→ What is expected:
In this exercise, retype exactly the lines from the start of the entries through the line bearing "Core Runtime bundles", leaving every picture out.

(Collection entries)
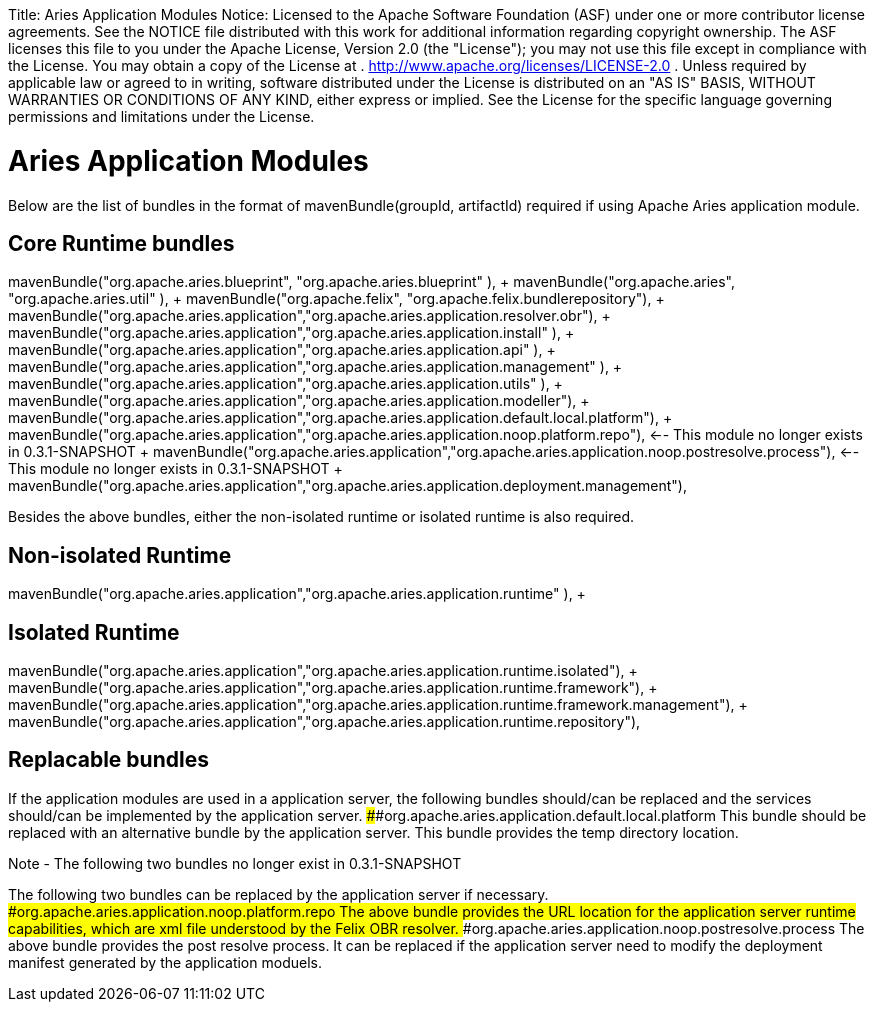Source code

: :doctype: book

Title: Aries Application Modules Notice:    Licensed to the Apache Software Foundation (ASF) under one            or more contributor license agreements.
See the NOTICE file            distributed with this work for additional information            regarding copyright ownership.
The ASF licenses this file            to you under the Apache License, Version 2.0 (the            "License");
you may not use this file except in compliance            with the License.
You may obtain a copy of the License at            .              http://www.apache.org/licenses/LICENSE-2.0            .            Unless required by applicable law or agreed to in writing,            software distributed under the License is distributed on an            "AS IS" BASIS, WITHOUT WARRANTIES OR CONDITIONS OF ANY            KIND, either express or implied.
See the License for the            specific language governing permissions and limitations            under the License.

+++<a name="Applications-AriesApplicationModules">++++++</a>+++

= Aries Application Modules

Below are the list of bundles in the format of mavenBundle(groupId, artifactId) required if using Apache Aries application module.

+++<a name="Applications-CoreBundles">++++++</a>+++

== Core Runtime bundles

mavenBundle("org.apache.aries.blueprint", "org.apache.aries.blueprint" ), + mavenBundle("org.apache.aries", "org.apache.aries.util" ), + mavenBundle("org.apache.felix", "org.apache.felix.bundlerepository"), + mavenBundle("org.apache.aries.application","org.apache.aries.application.resolver.obr"), + mavenBundle("org.apache.aries.application","org.apache.aries.application.install" ), + mavenBundle("org.apache.aries.application","org.apache.aries.application.api" ), + mavenBundle("org.apache.aries.application","org.apache.aries.application.management" ), + mavenBundle("org.apache.aries.application","org.apache.aries.application.utils" ), + mavenBundle("org.apache.aries.application","org.apache.aries.application.modeller"), + mavenBundle("org.apache.aries.application","org.apache.aries.application.default.local.platform"), + mavenBundle("org.apache.aries.application","org.apache.aries.application.noop.platform.repo"), <-- This module no longer exists in 0.3.1-SNAPSHOT + mavenBundle("org.apache.aries.application","org.apache.aries.application.noop.postresolve.process"), <-- This module no longer exists in 0.3.1-SNAPSHOT + mavenBundle("org.apache.aries.application","org.apache.aries.application.deployment.management"), +

Besides the above bundles, either the non-isolated runtime or isolated runtime is also required.
+++<a name="Applications-NonIsoloatedAriesapplication">++++++</a>+++

== Non-isolated Runtime

mavenBundle("org.apache.aries.application","org.apache.aries.application.runtime" ), + +++<a name="Applications-IsoloatedAriesapplication">++++++</a>+++

== Isolated Runtime

mavenBundle("org.apache.aries.application","org.apache.aries.application.runtime.isolated"), + mavenBundle("org.apache.aries.application","org.apache.aries.application.runtime.framework"), + mavenBundle("org.apache.aries.application","org.apache.aries.application.runtime.framework.management"), + mavenBundle("org.apache.aries.application","org.apache.aries.application.runtime.repository"), +

+++<a name="Applications-ReplacableBundles">++++++</a>+++

== Replacable bundles

If the application modules are used in a application server, the following bundles should/can be replaced and the services should/can be implemented by the application server.
####org.apache.aries.application.default.local.platform This bundle should be replaced with an alternative bundle by the application server.
This bundle provides the temp directory location.

Note - The following two bundles no longer exist in 0.3.1-SNAPSHOT

The following two bundles can be replaced by the application server if necessary.
####org.apache.aries.application.noop.platform.repo The above bundle provides the URL location for the application server runtime capabilities, which are xml file understood by the Felix OBR resolver.
####org.apache.aries.application.noop.postresolve.process The above bundle provides the post resolve process.
It can be replaced if the application server need to modify the deployment manifest generated by the application moduels.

→ Response area:
Source code

: :doctype: book

Title: Aries Application Modules Notice:    Licensed to the Apache Software Foundation (ASF) under one            or more contributor license agreements.
See the NOTICE file            distributed with this work for additional information            regarding copyright ownership.
The ASF licenses this file            to you under the Apache License, Version 2.0 (the            "License");
you may not use this file except in compliance            with the License.
You may obtain a copy of the License at            .              http://www.apache.org/licenses/LICENSE-2.0            .            Unless required by applicable law or agreed to in writing,            software distributed under the License is distributed on an            "AS IS" BASIS, WITHOUT WARRANTIES OR CONDITIONS OF ANY            KIND, either express or implied.
See the License for the            specific language governing permissions and limitations            under the License.

+++<a name="Applications-AriesApplicationModules">++++++</a>+++

= Aries Application Modules

Below are the list of bundles in the format of mavenBundle(groupId, artifactId) required if using Apache Aries application module.

+++<a name="Applications-CoreBundles">++++++</a>+++

== Core Runtime bundles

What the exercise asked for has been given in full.